ABOUT THIS EXERCISE >>
Copy out the data word for word, starting with the line that contains "Is the large vinyl banner oriented" and going on through the final line of the data.

EXERCISE MATERIALS >>
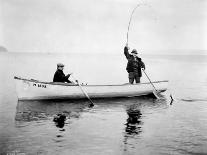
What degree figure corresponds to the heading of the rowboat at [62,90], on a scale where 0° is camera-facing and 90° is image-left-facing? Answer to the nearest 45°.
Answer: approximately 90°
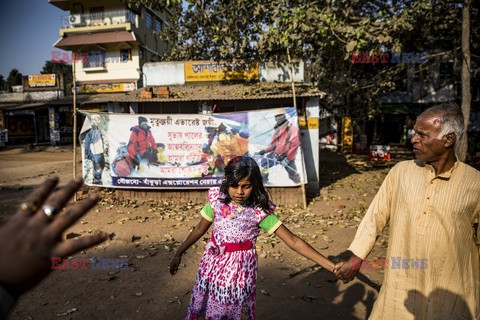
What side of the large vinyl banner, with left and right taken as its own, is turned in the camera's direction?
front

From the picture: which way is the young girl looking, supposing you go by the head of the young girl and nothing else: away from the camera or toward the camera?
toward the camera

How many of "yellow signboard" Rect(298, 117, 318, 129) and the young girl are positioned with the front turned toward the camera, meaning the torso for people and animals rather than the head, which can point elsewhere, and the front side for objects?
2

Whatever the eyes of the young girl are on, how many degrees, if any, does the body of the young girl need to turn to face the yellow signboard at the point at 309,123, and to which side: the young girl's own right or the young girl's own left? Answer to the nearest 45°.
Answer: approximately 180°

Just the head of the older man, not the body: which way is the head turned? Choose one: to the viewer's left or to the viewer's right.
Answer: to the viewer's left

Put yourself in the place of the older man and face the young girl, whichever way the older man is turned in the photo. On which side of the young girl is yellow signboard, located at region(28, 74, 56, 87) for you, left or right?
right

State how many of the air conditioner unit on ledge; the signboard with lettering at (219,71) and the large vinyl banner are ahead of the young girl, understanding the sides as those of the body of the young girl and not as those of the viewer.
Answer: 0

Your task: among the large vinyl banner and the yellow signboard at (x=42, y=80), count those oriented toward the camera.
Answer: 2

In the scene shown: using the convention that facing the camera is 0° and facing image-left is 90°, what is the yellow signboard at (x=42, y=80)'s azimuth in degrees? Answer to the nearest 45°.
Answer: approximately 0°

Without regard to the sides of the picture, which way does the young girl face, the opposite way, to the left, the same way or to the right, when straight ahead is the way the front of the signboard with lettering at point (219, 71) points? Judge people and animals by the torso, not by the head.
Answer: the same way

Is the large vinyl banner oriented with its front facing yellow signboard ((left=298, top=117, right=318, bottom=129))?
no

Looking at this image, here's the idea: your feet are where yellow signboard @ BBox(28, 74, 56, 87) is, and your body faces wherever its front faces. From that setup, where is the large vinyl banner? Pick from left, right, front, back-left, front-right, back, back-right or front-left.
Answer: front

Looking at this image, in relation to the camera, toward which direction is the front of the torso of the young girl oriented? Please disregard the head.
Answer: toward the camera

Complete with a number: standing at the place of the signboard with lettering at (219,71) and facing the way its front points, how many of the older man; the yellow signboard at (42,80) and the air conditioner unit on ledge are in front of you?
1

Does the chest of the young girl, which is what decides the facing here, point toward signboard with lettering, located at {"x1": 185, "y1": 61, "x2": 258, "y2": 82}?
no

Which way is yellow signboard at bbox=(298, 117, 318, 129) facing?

FINAL ANSWER >>
Is the large vinyl banner oriented with its front facing yellow signboard ((left=298, top=117, right=318, bottom=129))?
no

Looking at this image, here's the idea: your feet are where yellow signboard @ BBox(28, 74, 56, 87) is, and your body faces wherever its front faces. From that setup, where is the large vinyl banner? Pick from left, right, front, back-left, front-right, back, back-right or front-left.
Answer: front

Looking at this image, in relation to the camera, toward which direction is the front of the torso of the young girl oriented? Please disregard the head.
Answer: toward the camera

Complete with a number: standing at the place of the signboard with lettering at (219,71) and facing the way its front points, how many of the older man; the yellow signboard at (42,80) and the air conditioner unit on ledge are in front of you?
1

Does the chest of the young girl, which is what decides the facing here, point toward signboard with lettering, located at {"x1": 185, "y1": 61, "x2": 258, "y2": 82}?
no

Which way is yellow signboard at bbox=(298, 117, 318, 129) facing?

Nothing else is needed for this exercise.